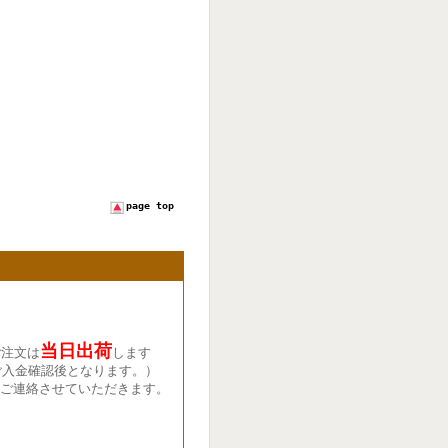
page top
当日出荷
ご注文は
します
ご入金確認後となります。）
ご連絡させていただきます。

▶ [Instructions to follow]
Please recast the text lines from the records above as a Markdown table with the columns No. and Text, one numbered row per line. Skip blank lines and leave the pictures out.

▶ [Your response]
| No. | Text |
|---|---|
| 1 | page top |
| 2 | 当日出荷 |
| 3 | ご注文は |
| 4 | します |
| 5 | ご入金確認後となります。） |
| 6 | ご連絡させていただきます。 |